Please share the relevant configuration, including subuid/subgid configurations. A basic Incus server works out of the box, so this is likely due to something you've configured.

schuelermine commented 2 months ago

I’m building from the flake at https://github.com/schuelermine/configuration on commit a7f16e1 with hostname nailbox-on-buggeryyacht. Incus-specific configuration is in https://github.com/schuelermine/configuration/blob/a7f16e1067bac44aa7e636b894f07d7ef093f939/nixosModules/configuration.nix on line 11, lines 44-57, and lines 133-173.

schuelermine commented 2 months ago

I set up this Incus install by enabling Incus in the NixOS configuration, then running lxd-to-incus, and then disabling the LXD installation and copying my pressed from LXD to Incus, in the configuration.

schuelermine commented 2 months ago

Instances that I transferred with lxd-to-incus are running fine.

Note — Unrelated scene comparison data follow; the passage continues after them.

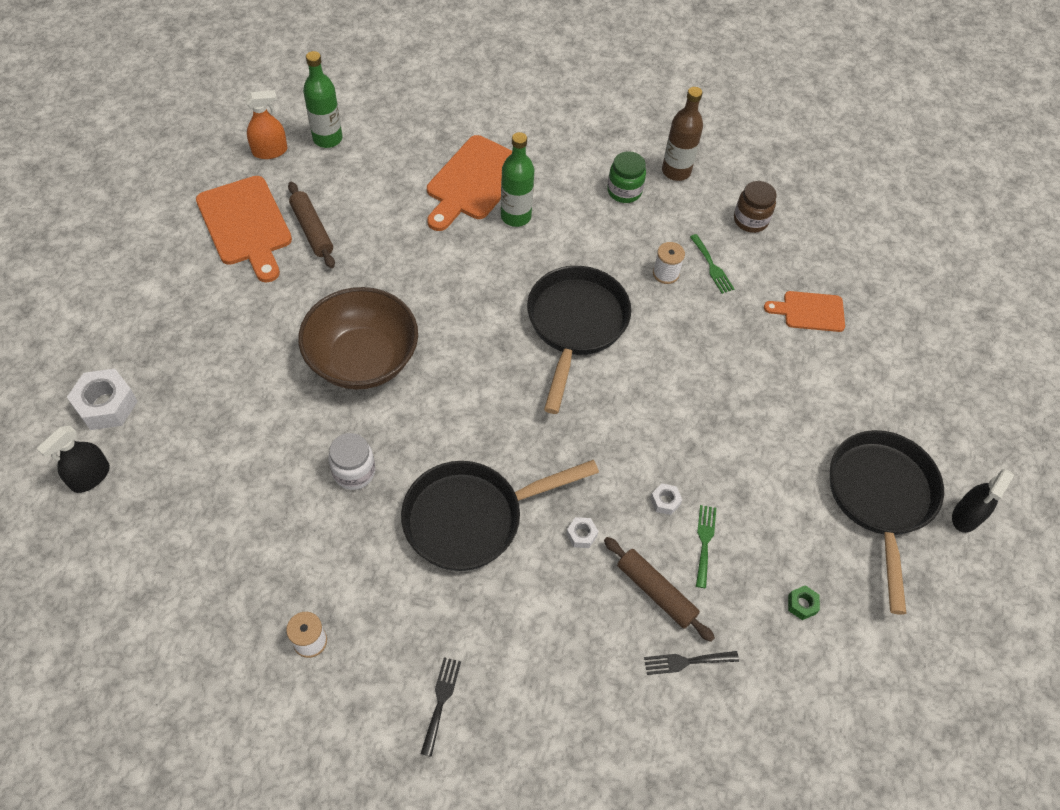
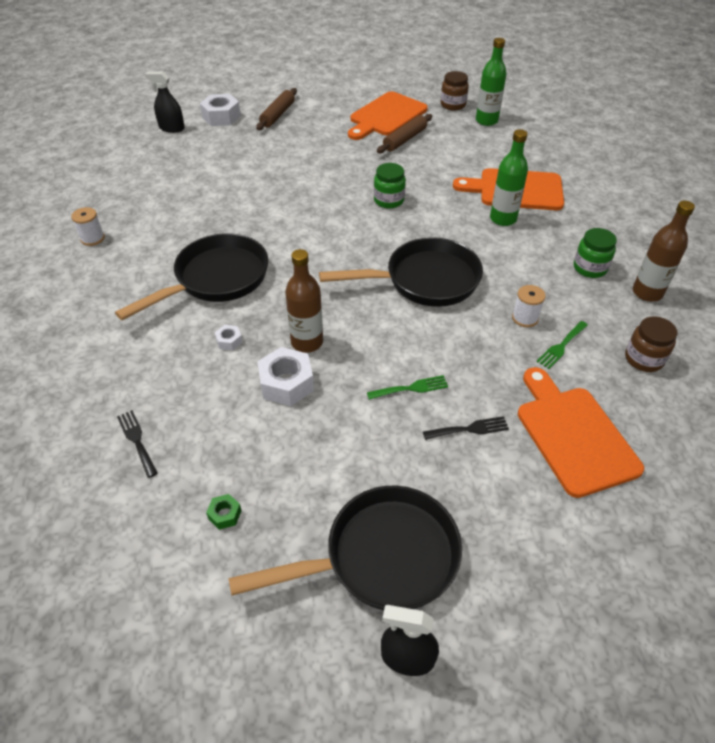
camera: 70 degrees right, 10 degrees down
(270, 151) = (453, 105): orange spray bottle -> brown jar
(354, 472) = (225, 216): white jar -> none
(363, 359) = (316, 191): brown bowl -> none
(424, 298) = (389, 200): none -> green jar
(441, 701) = (65, 309): black fork -> black fork (469, 429)
(472, 518) = (216, 279): black pan -> black pan turned 90 degrees clockwise
(616, 463) = (307, 342): none -> brown bottle
(656, 592) = (196, 402): brown rolling pin -> brown rolling pin (278, 115)
(665, 501) = (286, 383): white nut -> white nut, size x2.04
(704, 542) = (259, 421): green fork -> green fork (411, 388)
(809, 311) = (573, 435): orange cutting board -> orange cutting board, size x1.71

I can run programs in them, SSH into them, and move files to them.

adamcstephens commented 2 months ago

Did you manually configure /etc/subuid or /etc/subgid? Either way, what's in those files?

schuelermine commented 2 months ago

No, not that I remember.

/etc/subuid is

root:1000000:1000000000
anselmschueler:100000:65536

/etc/subgid is

root:1000000:1000000000
anselmschueler:100000:65536
Chaostheorie commented 2 months ago

Does the error occur with privileged containers? This error type sounds like something related to your user namespace configuration.

schuelermine commented 2 months ago

The error does not occur with privileged containers.

schuelermine commented 2 months ago

I have an idea of what might be causing this: I’m running from a disk that was installed to from a different computer. I wiped /nix and /etc and re-installed with appropriate hardware configuration, but I reset stateVersion thinking it’d be fine since I wiped /etc. Maybe that’s related?

adamcstephens commented 2 months ago

I don’t think the incus or lxd modules have any state version conditions and shouldn’t store anything in /etc.

Clearly some state is on your system or you have an incompatibility with something that has changed in Incus. I know there has been some changes to the user mapping stuff, but am not sure how to tell you to proceed troubleshooting.

You could try starting a support thread in https://discuss.linuxcontainers.org/

schuelermine commented 2 months ago

I have created a thread: https://discuss.linuxcontainers.org/t/after-migrating-from-lxd-to-incus-i-can-t-create-new-unprivileged-containers/21334?u=anselmschueler

schuelermine commented 2 months ago

A restart of the service fixed it. I don’t know what the problem was.

mkg20001 commented 2 months ago

I had a similar issue. My issue was resolved by removing virtualisation.lxd.enable = true, since lxd adds it's own subuid space.